The problematic of Reimut Reiche’s Sexuality and Class Struggle footnote is still largely foreign to socialist thought in Britain. In Germany, however, the necessity for Marxists to supplement their revolutionary theory in the light of Freud’s discovery of the unconscious was already made clear by the rise of Hitlerism. Besides other mistakes, the kpd failed completely to understand the psychological reservoirs that the Nazi movement drew on, despite the warnings of such Marxist intellectuals as Ernst Bloch, who wrote in 1930 that ‘the vulgar Marxists are not keeping watch on what is happening to primitive and utopian trends. The Nazis are already occupying this territory, and it will be an important one’ (Inheritance of Our Time). In the ’thirties and ’forties the theorists of the Frankfurt School attempted to use both Marx and Freud to interpret the Nazi phenomenon, but works such as their Studies in Authority and the Family (Fromm, Horkheimer, Marcuse et al.), despite their undoubted value, completely lack a political and strategic dimension. In the advanced capitalist countries today, the necessity of integrating Freud into revolutionary theory has been far more widely accepted in the new student-based anticapitalist movements than it ever was in the old Communist Parties. This is particularly so in Germany, where the work of the Frankfurt School was rediscovered by the student movement in the early ’sixties, and in North America, where the later works of Marcuse, distinguished from his Frankfurt colleagues by a far firmer political commitment, have been most influential. In both countries the following assumptions are now widely accepted:

1. The maintenance of capitalist class rule relies not only on physical coercion and ideological mystification, but also on reproducing a personality structure that fits the given social reality.

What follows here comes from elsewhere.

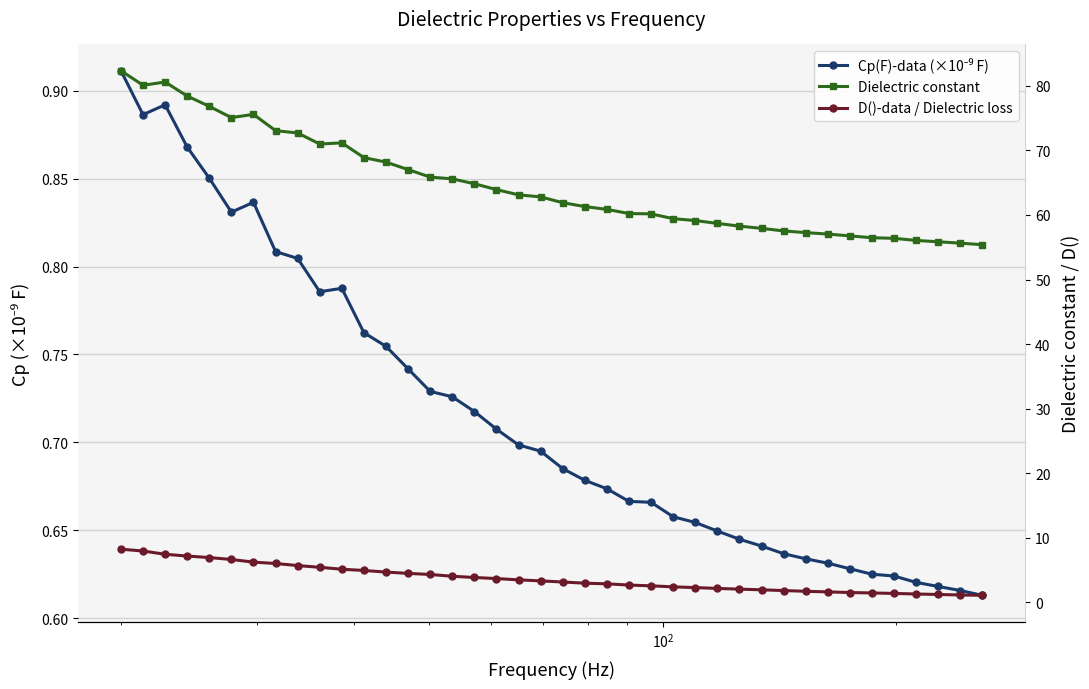

What is the average value of the Cp(F)-data (×10⁻⁹ F) series?

0.7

2. Besides economic exploitation and political and ideological oppression, people under capitalist society also suffer (certainly not in the same measure, but differentially according to social class and group) from a specific oppression at the psychological level, from which the social revolution can and must provide liberation.

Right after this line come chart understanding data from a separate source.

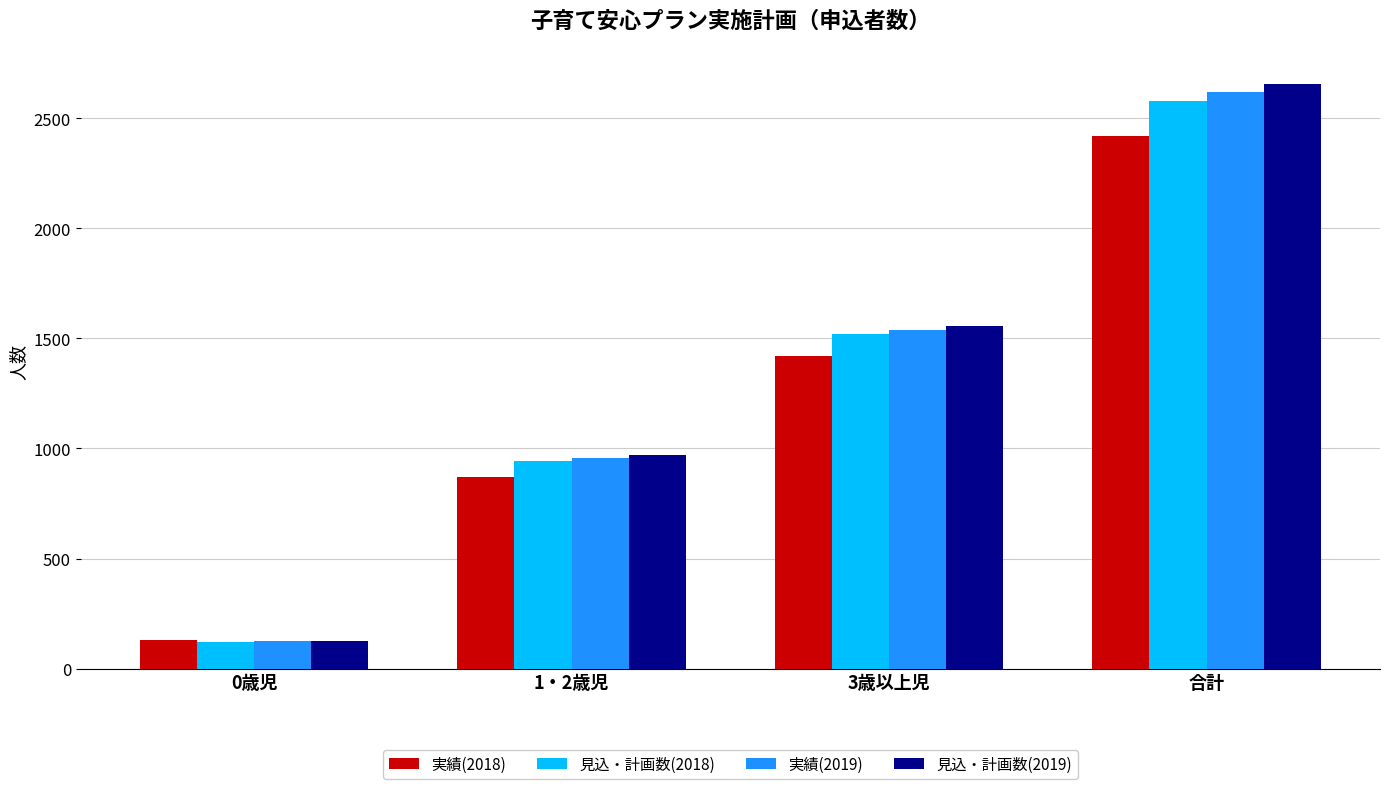

Reading left to right, what are all the values shown in this chart?

実績(2018): 0歳児=129	1・2歳児=872	3歳以上児=1418	合計=2419
見込・計画数(2018): 0歳児=120	1・2歳児=941	3歳以上児=1518	合計=2579
実績(2019): 0歳児=123	1・2歳児=957	3歳以上児=1540	合計=2620
見込・計画数(2019): 0歳児=125	1・2歳児=972	3歳以上児=1558	合計=2655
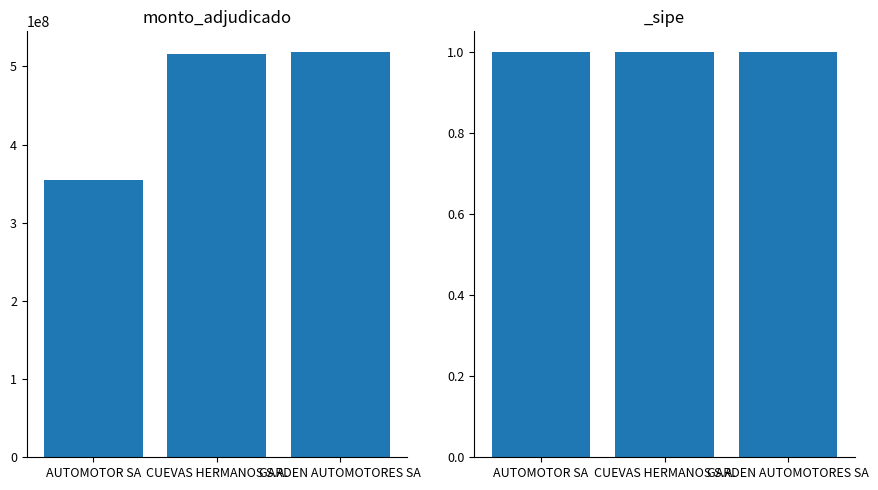

List the labels in order of value, smallest first.

AUTOMOTOR SA, CUEVAS HERMANOS S.A., GARDEN AUTOMOTORES SA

Within these assumptions, different analyses are offered, and different strategies based on them. In the extreme case, the anarcho-situationist groups all but deny the persistence of traditionally recognized forms of oppression, and put forward a model of contemporary capitalism as dependent solely on psychological oppression, a strategy that sees class society defeated by the ‘return of the repressed’, and an organization and tactics confined to the symbolically terrorist actions of small groups.

But Leninists also have recognized the importance of psychological oppression and the movements that challenge it, and sought new forms of practice and organization that will pit these forces against the state.

Reimut Reiche starts from the theoretical guidelines of Marx and Freud as filtered through the Frankfurt School, and from the practical experience of the West German sds in its anti-authoritarian phase. His book represents an attempt to draw strategic conclusions from the theoretical analysis of practical political struggle.